Connection to residuation

Residuation is the mechanism that makes open-world reasoning possible. When the engine encounters missing information:

  • In closed-world: it treats the missing info as “false” and the proof fails at that branch
  • In open-world: it residuates — suspends that branch, records what’s missing, and continues with whatever can be proved

This means open-world solutions are partial proofs. They tell you:

  1. What was proved (the bindings and certainty)
  2. What couldn’t be proved (the residuated sorts)
  3. How strong the evidence is (the evidence ratio)

Practical example

Consider a rule: “A patient is at risk if they have high blood pressure AND a family history of heart disease AND are over 50.”

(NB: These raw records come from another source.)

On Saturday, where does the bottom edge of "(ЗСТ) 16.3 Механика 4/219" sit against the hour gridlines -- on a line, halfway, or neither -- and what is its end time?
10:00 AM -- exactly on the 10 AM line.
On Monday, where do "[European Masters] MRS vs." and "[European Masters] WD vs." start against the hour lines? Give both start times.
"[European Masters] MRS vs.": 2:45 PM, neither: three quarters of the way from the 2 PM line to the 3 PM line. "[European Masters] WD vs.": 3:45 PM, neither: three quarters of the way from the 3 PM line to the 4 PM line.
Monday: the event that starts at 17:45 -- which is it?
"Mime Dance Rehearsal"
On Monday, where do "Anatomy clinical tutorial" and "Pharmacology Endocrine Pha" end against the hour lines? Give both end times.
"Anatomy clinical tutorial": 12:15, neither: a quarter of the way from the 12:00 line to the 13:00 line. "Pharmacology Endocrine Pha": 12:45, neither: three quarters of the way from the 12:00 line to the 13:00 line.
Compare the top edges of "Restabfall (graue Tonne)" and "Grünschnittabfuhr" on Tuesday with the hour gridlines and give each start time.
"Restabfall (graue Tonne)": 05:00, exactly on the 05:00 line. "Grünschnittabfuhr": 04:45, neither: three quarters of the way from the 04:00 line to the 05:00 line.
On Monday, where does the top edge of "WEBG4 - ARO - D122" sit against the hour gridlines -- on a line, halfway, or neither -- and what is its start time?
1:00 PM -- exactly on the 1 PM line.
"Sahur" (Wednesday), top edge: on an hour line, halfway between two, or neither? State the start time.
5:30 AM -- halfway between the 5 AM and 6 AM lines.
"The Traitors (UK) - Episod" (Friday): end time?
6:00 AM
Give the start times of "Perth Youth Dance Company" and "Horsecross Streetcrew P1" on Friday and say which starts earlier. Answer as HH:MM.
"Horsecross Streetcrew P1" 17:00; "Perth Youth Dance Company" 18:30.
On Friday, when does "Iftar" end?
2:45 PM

// Rule: at_risk :- high_bp AND family_history AND age > 50
await client.inference.addRule({
term: TermInput.byName('at_risk', {
patient: FeatureInput.variable('?Patient'),
}),
antecedents: [
TermInput.byName('blood_pressure', {
patient: FeatureInput.variable('?Patient'),
level: FeatureInput.string('high'),
}),
TermInput.byName('family_history', {
patient: FeatureInput.variable('?Patient'),
condition: FeatureInput.string('heart_disease'),
}),
TermInput.byName('patient_info', {
patient: FeatureInput.variable('?Patient'),
age: FeatureInput.constrainedVar('?Age', guard('gt', 50)),
}),
],
});
// We only know Alice has high blood pressure and is 65
await client.inference.addFact({
term: TermInput.byName('blood_pressure', {
patient: FeatureInput.string('Alice'),
level: FeatureInput.string('high'),
}),
});
await client.inference.addFact({
term: TermInput.byName('patient_info', {
patient: FeatureInput.string('Alice'),
age: FeatureInput.integer(65),
}),
});
// Note: no family_history fact for Alice

Closed-world result: 0 solutions. Alice is not at risk (because family history isn’t recorded, which is treated as “no family history”).

Open-world result: 1 solution with evidence_ratio: 0.67 and residuated_sorts: ["family_history"]. Alice might be at risk — 2 of 3 conditions are met, but family history data is missing.

The open-world result is much more useful for a clinical application — it flags the incomplete data rather than silently concluding “no risk.”